Since then, about 300 people moved away as businesses and factories shuttered, Cohn said.
According to the New York Times article, an automotive plastics factory that employed several hundred closed in 1988. Fewer than five years later, the brick-making plant shut down and the town lost even more jobs.
“When an industry leaves a town the size of Medora, it’s hard,” Cohn said. “People just start to leave. The people that are there have been there for generations. People leave because they have to, not because they want to.”
Despite the closings, Medora High School seems to keep the town on the map.
“For a lot of these small towns, the few that are left, the schools are a central part of the town’s identity and economy,” Cohn said.
However, the school’s enrollment record has also been dropping as families move.
“The last time I was there, less than a year ago, the school itself had an enrollment of 75,” said Riley Morris, a sophomore IU student who grew up in Medora.
Each time the school loses students, funding drops and it is forced to make more cutbacks, Morris said.
The town identity is reflected on Medora’s high school basketball team, which had a losing streak of 0-22 before filming and, according to the New York Times article, had a group of players facing hardship in their personal lives.
* * *
Of the 19 boys on the 2009 team, only five lived with both their mother and father.

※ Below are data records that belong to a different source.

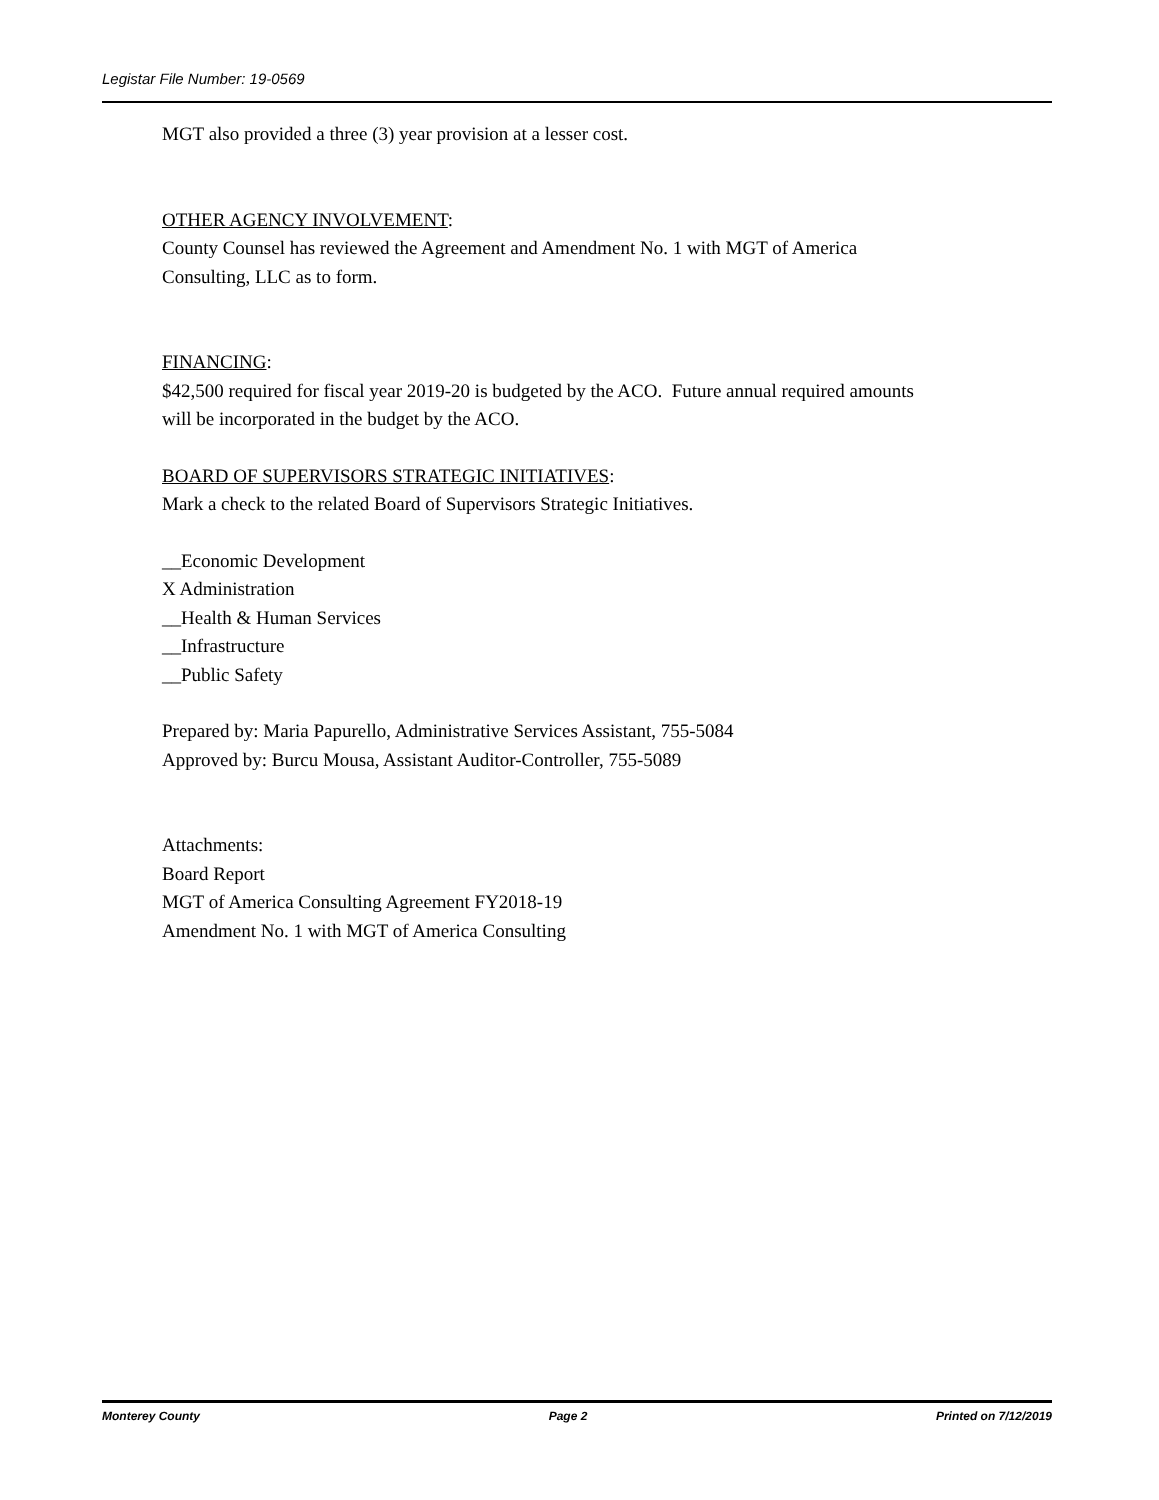Legistar File Number: 19-0569
MGT also provided a three (3) year provision at a lesser cost.
OTHER AGENCY INVOLVEMENT:
County Counsel has reviewed the Agreement and Amendment No. 1 with MGT of America
Consulting, LLC as to form.
FINANCING:
$42,500 required for fiscal year 2019-20 is budgeted by the ACO. Future annual required amounts
will be incorporated in the budget by the ACO.
BOARD OF SUPERVISORS STRATEGIC INITIATIVES:
Mark a check to the related Board of Supervisors Strategic Initiatives.
__Economic Development
X Administration
__Health & Human Services
__Infrastructure
__Public Safety
Prepared by: Maria Papurello, Administrative Services Assistant, 755-5084
Approved by: Burcu Mousa, Assistant Auditor-Controller, 755-5089
Attachments:
Board Report
MGT of America Consulting Agreement FY2018-19
Amendment No. 1 with MGT of America Consulting
Monterey County Page 2 Printed on 7/12/2019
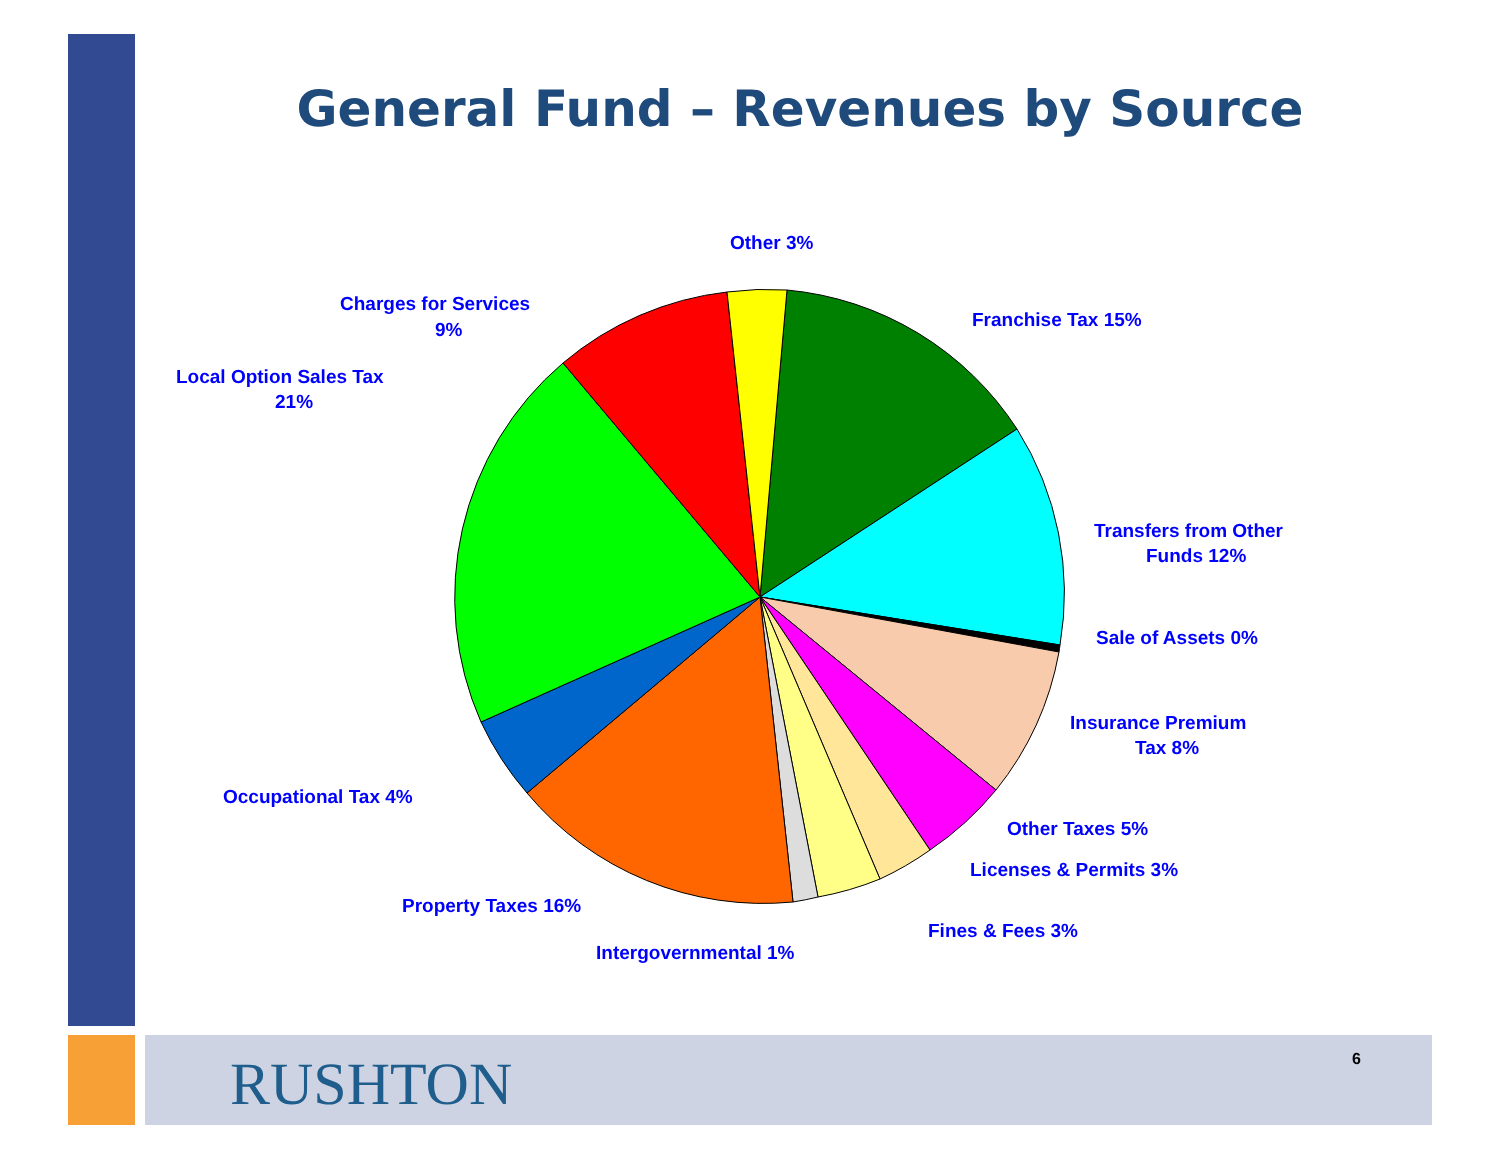General Fund – Revenues by Source
Other 3%
Charges for Services
9%
Local Option Sales Tax
21%
Franchise Tax 15%
Transfers from Other
Funds 12%
Sale of Assets 0%
Insurance Premium
Tax 8%
Other Taxes 5%
Licenses & Permits 3%
Fines & Fees 3%
Intergovernmental 1%
Property Taxes 16%
Occupational Tax 4%
RUSHTON 6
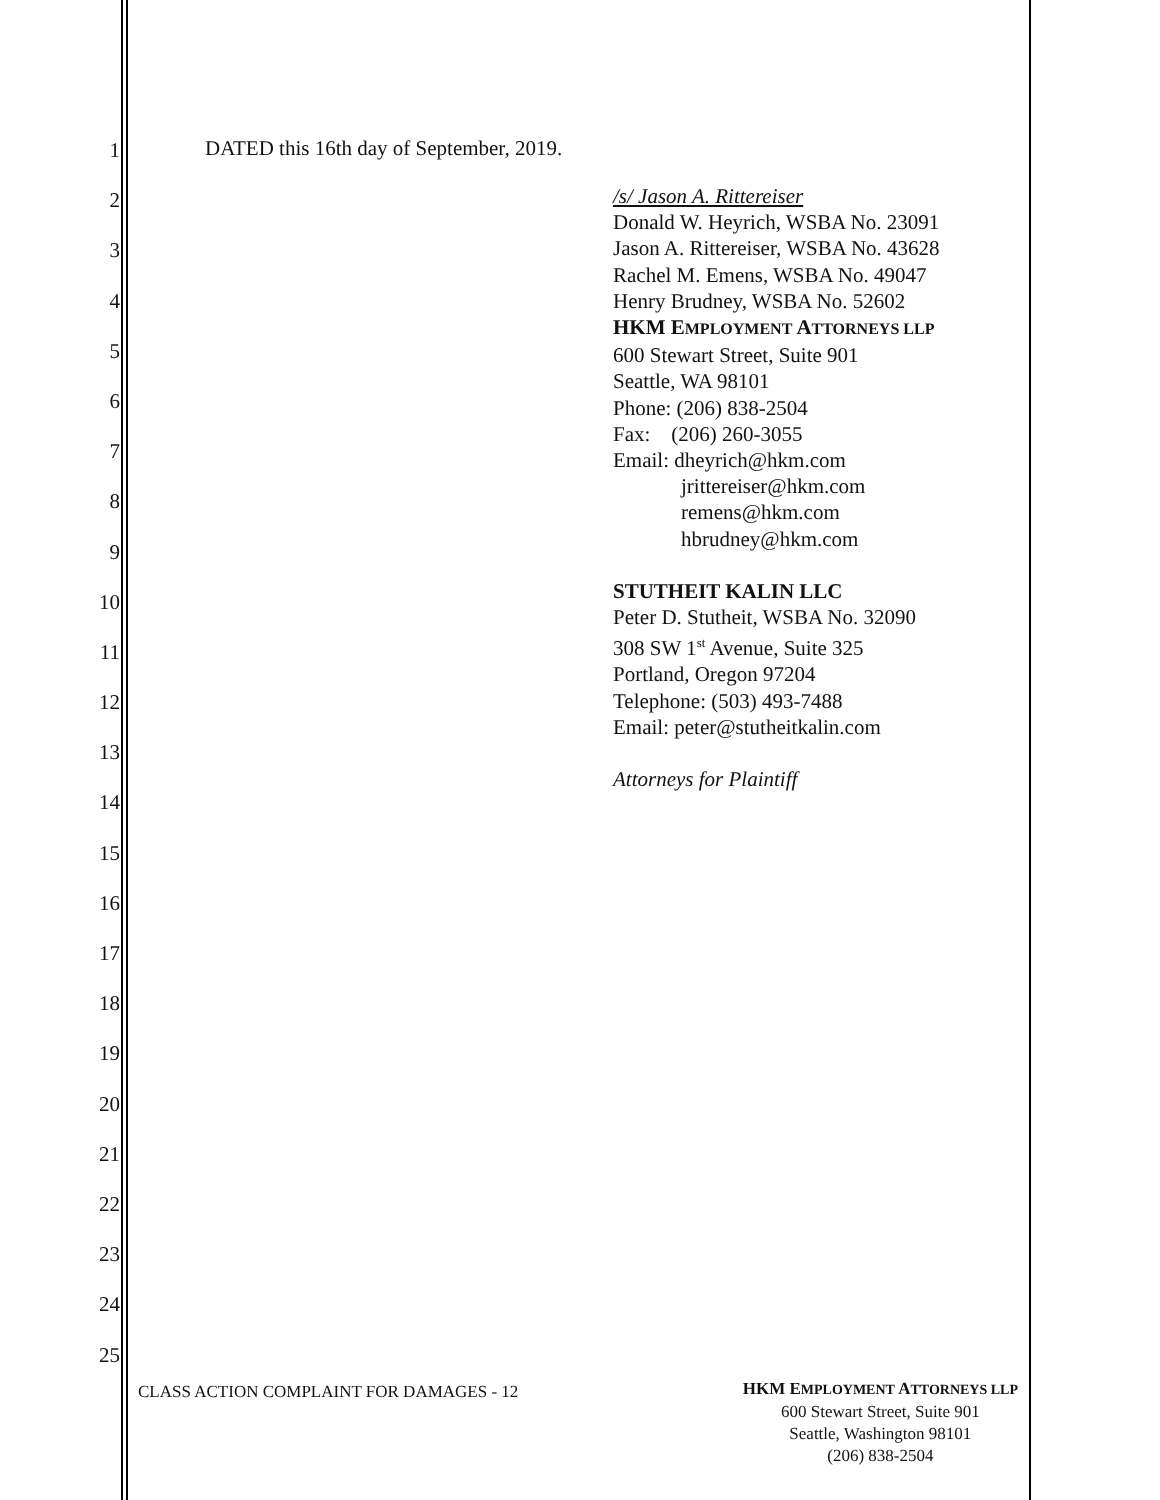1
2
3
4
5
6
7
8
9
10
11
12
13
14
15
16
17
18
19
20
21
22
23
24
25
DATED this 16th day of September, 2019.
/s/ Jason A. Rittereiser
Donald W. Heyrich, WSBA No. 23091
Jason A. Rittereiser, WSBA No. 43628
Rachel M. Emens, WSBA No. 49047
Henry Brudney, WSBA No. 52602
HKM EMPLOYMENT ATTORNEYS LLP
600 Stewart Street, Suite 901
Seattle, WA 98101
Phone: (206) 838-2504
Fax: (206) 260-3055
Email: dheyrich@hkm.com
jrittereiser@hkm.com
remens@hkm.com
hbrudney@hkm.com
STUTHEIT KALIN LLC
Peter D. Stutheit, WSBA No. 32090
308 SW 1<sup>st</sup> Avenue, Suite 325
Portland, Oregon 97204
Telephone: (503) 493-7488
Email: peter@stutheitkalin.com
Attorneys for Plaintiff
CLASS ACTION COMPLAINT FOR DAMAGES - 12
HKM EMPLOYMENT ATTORNEYS LLP
600 Stewart Street, Suite 901
Seattle, Washington 98101
(206) 838-2504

The rest were spread out between grandparents, foster parents or with other friends.
Rogers moved in with his friend Zach Fish’s family after his mother went to rehab for alcohol addiction. After she left, he dropped out of school and got a job at Hardee’s.
After Fish’s mother took him in, he could go back to school.
About 10 percent of the students in the high school experienced drug problems as well, according to the New York Times article. Many of the players smoked cigarettes, and the town itself was known as a “meth-head” town.
“Medora has a reputation of being a drug town,” Morris said. “I think that may be
another reason so many people leave.”
Not only did the school suffer from lower funding in 2011, but the opportunities for higher education were slimmer in Medora, Cohn said.
“They tried to get me to transfer to another school, but I didn’t want to and my parents didn’t want to drive to another town everyday,” Morris said. “The hardest part was a lack of opportunities. There weren’t many extracurricular options or classes and a lot of people told me I was going to fail.”
Morris is the first person in his family to attend college and struggled to complete college applications because there was little instruction from high school counselors. Whenever Morris returns to Medora, he gives a presentation at the high school about the college admissions process to high school sophomores and juniors.
* * *
After losing 13 games in the Hornets’ 2010-11 season, they picked up a 63-57 win against Columbus Christian in Columbus, Ind., in the final game of the documentary.
Columbus missed its final shot, and Medora came out victorious.
“Medora wins,” the announcer said. “Medora wins!”
In the past two seasons, the Hornets haven’t increased its number of wins, but the boys still strive to achieve larger goals.
Rogers is a coach for middle school basketball players in Medora and is planning to attend college. Logan Farmer, another member of the 2010-2011 team, is a sophomore at Vincennes University.
The basketball team may not be any better, and the economy may still be struggling, but there is hope.
“We hope that people think of the value of small towns,” he said. “We don’t pretend to have any of the answers to the larger questions.”